(JB) - Há pouco mais de dois mil anos, em uma terra seca e
pedregosa, coberta de desertos e montanhas, e dominada por feroz e grande
império, viveu um homem, filho de carpinteiro, que chicoteava hipócritas e derrubava
moedas pelas escadas dos templos, abria os olhos de cegos e lavava os pés de
prostitutas e mendigos, fazia os aleijados andarem, ressuscitava mortos e
alimentava de pão e palavra os famintos.
Seria bom que a Igreja, aproveitando a presença inspiradora de Francisco, instituísse, sem acabar com as que existem, nova data para lembrar esse homem, que foi coroado de espinhos e cravado a uma cruz de madeira, para enfrentar seu destino.
Nessa data – que poderíamos chamar de O Dia de Cristo - não comemoraríamos o seu nascimento nem lembraríamos a sua morte, mas apenas praticaríamos seu exemplo.
Não faríamos uma ceia em nossa própria casa, mas em casa alheia, de preferência em uma creche ou asilo, ou de uma família pobre e humilde.
Não presentearíamos ninguém que conhecêssemos, mas desconhecidos, de preferência aqueles que estivessem sozinhos, longe de sua família ou de seu país e sem abrigo.
Distribuiríamos rosas e sorrisos – sinceros sorrisos – ou faríamos mágicas, ou serestas, nas praças decadentes dos centros antigos de nossas grandes cidades, para velhas e aposentadas meretrizes.

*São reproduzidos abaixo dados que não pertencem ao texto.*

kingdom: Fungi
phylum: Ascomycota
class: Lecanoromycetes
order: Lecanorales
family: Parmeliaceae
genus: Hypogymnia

Rezaríamos, na capela dos hospitais, não para os nossos doentes, mas para os doentes alheios, junto com suas famílias.
Visitaríamos, no cemitério, não os nossos mortos, mas as valas comuns dos indigentes, e os túmulos com datas muito antigas, das famílias que já se extinguiram ou em que só conste um nome, dos que não conheceram seus pais ou não tiveram filhos.
Já existem pessoas que levam sopa aos viciados, visitam creches e abrigos na periferia, fazem rir crianças enfermas, oram nos hospitais com os que estão morrendo sozinhos e com famílias que não são as suas.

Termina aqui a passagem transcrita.